■ Provided material:
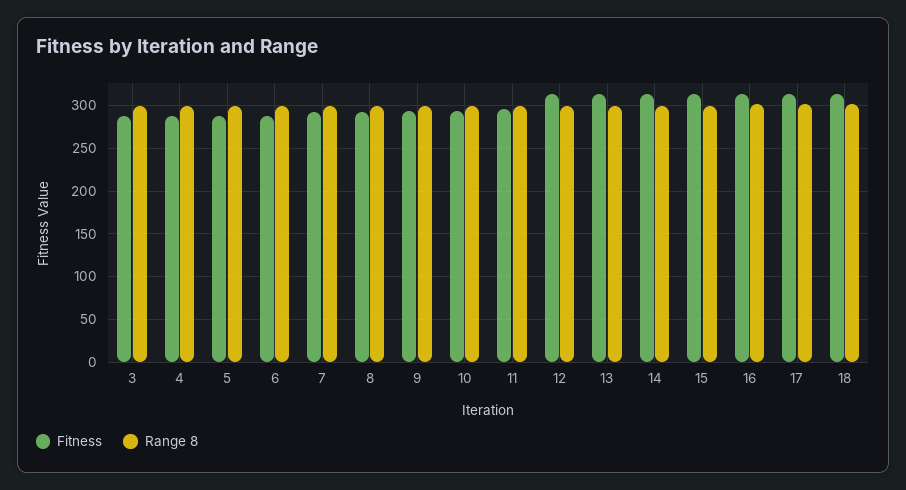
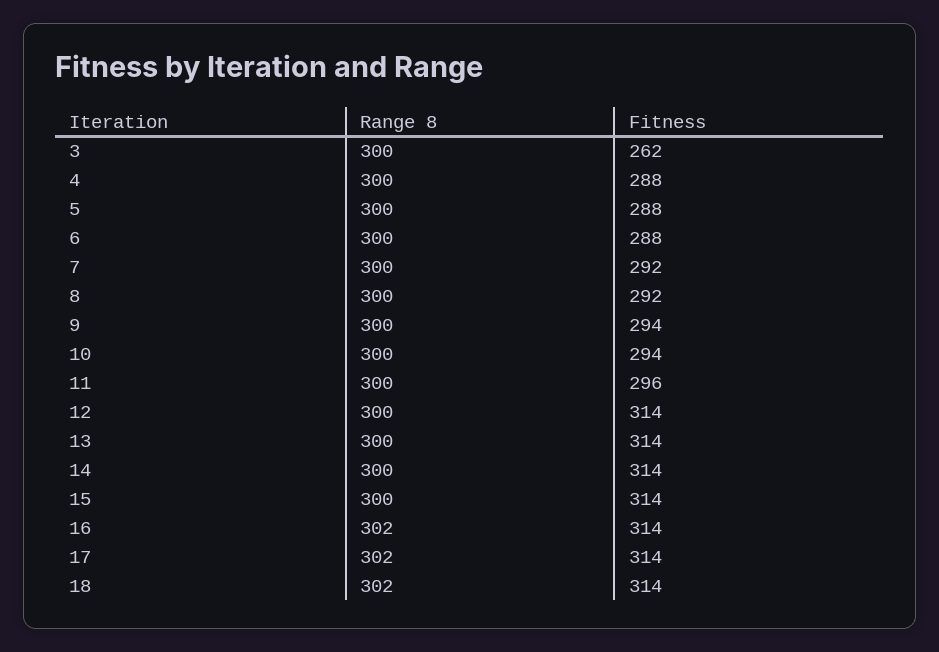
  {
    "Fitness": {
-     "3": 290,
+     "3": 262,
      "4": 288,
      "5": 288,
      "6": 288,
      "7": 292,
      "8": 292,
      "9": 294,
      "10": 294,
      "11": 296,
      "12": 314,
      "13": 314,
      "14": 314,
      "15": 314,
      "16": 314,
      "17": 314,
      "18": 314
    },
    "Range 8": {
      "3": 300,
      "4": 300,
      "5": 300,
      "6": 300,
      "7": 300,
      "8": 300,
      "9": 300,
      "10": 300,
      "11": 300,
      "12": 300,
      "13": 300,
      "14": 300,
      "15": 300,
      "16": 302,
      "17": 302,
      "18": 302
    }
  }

■ Task objective: The data above are to be repeated word for word, with any pictures left out.

■ Solution to this exercise:
  {
    "Fitness": {
-     "3": 290,
+     "3": 262,
      "4": 288,
      "5": 288,
      "6": 288,
      "7": 292,
      "8": 292,
      "9": 294,
      "10": 294,
      "11": 296,
      "12": 314,
      "13": 314,
      "14": 314,
      "15": 314,
      "16": 314,
      "17": 314,
      "18": 314
    },
    "Range 8": {
      "3": 300,
      "4": 300,
      "5": 300,
      "6": 300,
      "7": 300,
      "8": 300,
      "9": 300,
      "10": 300,
      "11": 300,
      "12": 300,
      "13": 300,
      "14": 300,
      "15": 300,
      "16": 302,
      "17": 302,
      "18": 302
    }
  }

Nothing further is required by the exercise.